Tuesday, 17 April 2012

How Can You Identify Undesirable Web Pages of Your Website by Analysing In links

Everyone involved in the website SEO business knows what an undesirable web page is. It’s loosely defined by a Yahoo patent published in 2010 as a page designed to attract users when they type in specific queries – and it is created by farming as many inbound links as possible, all pointing to the page in a manner optimised for the search term or phrase in question.


The term “undesirable” says it all. This is undesirable from the point of view of a search enginebecause it is skewing results. Basically any page that gets high SERPs through methods other than an organic process is undesirable to a search engine – but some are more so than others. It’s the job of website SEO agencies to avoid the latter at all costs. 


Search engines are able to identify the potential desirability factor of a page in your client site by looking at the inbound links that point to it. Routines for doing this look both at the overall reputation of the page providing the links, the text of the link itself – and the closeness of subject matter between the two pages.

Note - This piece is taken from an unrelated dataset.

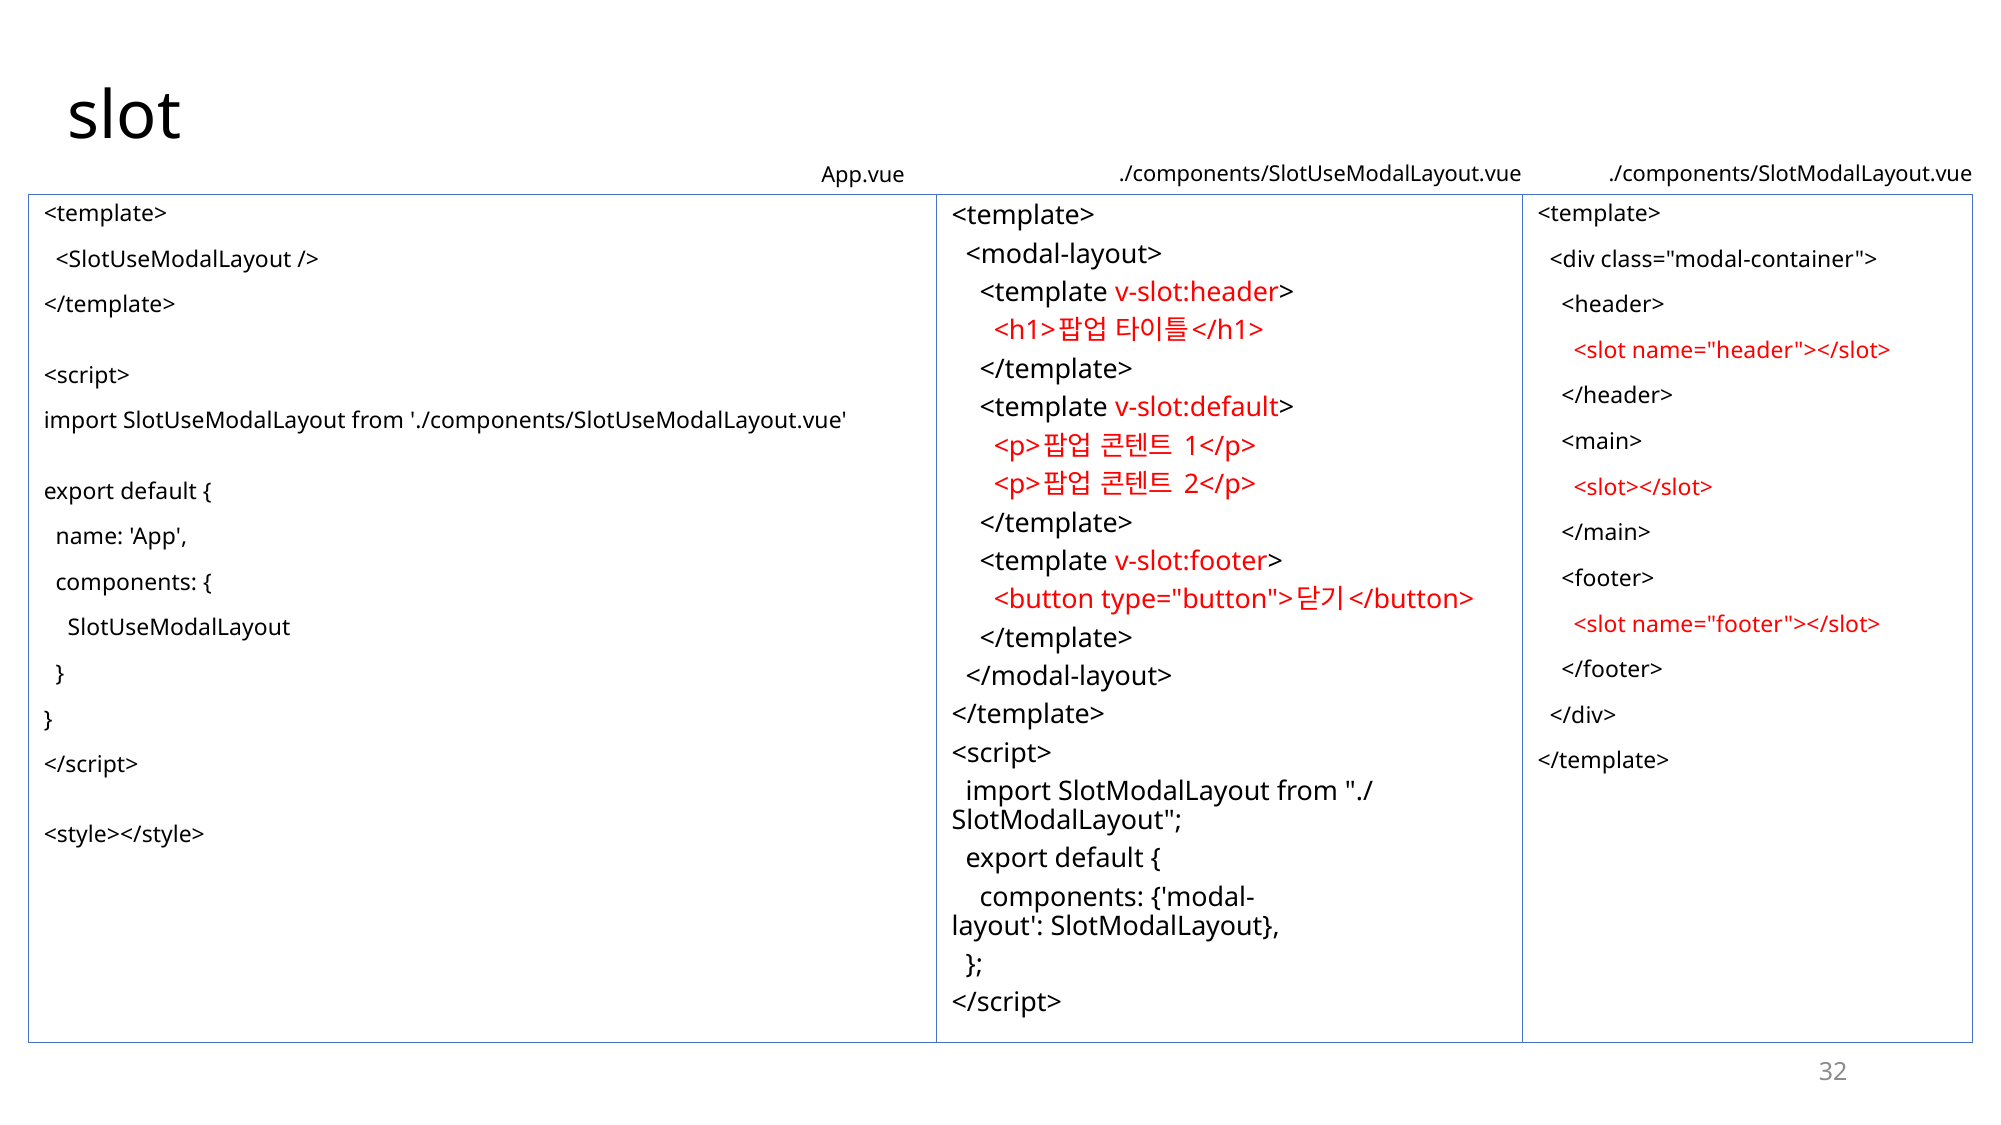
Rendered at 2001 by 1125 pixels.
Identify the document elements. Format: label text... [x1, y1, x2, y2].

For example, if a website SEO company uses a “link farm” to promote incoming links, it’ll quickly get caught out and stopped because the pages from which those links derive have no clear subject link with the pages their links are pointing to. Google and Yahoo are automatically suspicious when a page with no clear content subject, or a page with multiple subjects, points to a page about a single thing.


Looking at the text of the hyperlink itself can be another indicator – which is why good website SEO requires that you create your distributed content yourself and use optimised phrases in the inbound anchor text. By optimising your anchor text as well as your whole distributed content page, you should meet the requirements of search engine patents that may look for undesirable pages in the ways outlined above.


Modern search engine patents are also changing the way in which links are valued, to try and prevent the link farming industry from working at all. Now the number of links on a distributed content age has apparently little or no effect on search engine rankings –  if multiple links appear in a piece of distributed content put up by a website SEO company, the search engine simply counts them as “one”rather than several.


There’s a whole raft of potential ways in which Google can assess the validity and importance of links – and by so doing, give a desirability rating to the page those links are pointing to. Top of the list is the reputation of the course page. Then you’ve got queries that look at the IP addresses involved in routing the link from the distributed document to the target page; or routines that can interrogate the purpose and content of other pages associated with the linking page.


The moral, as ever, is simple enough – the more genuine the website SEO campaign you put together, the stronger it is.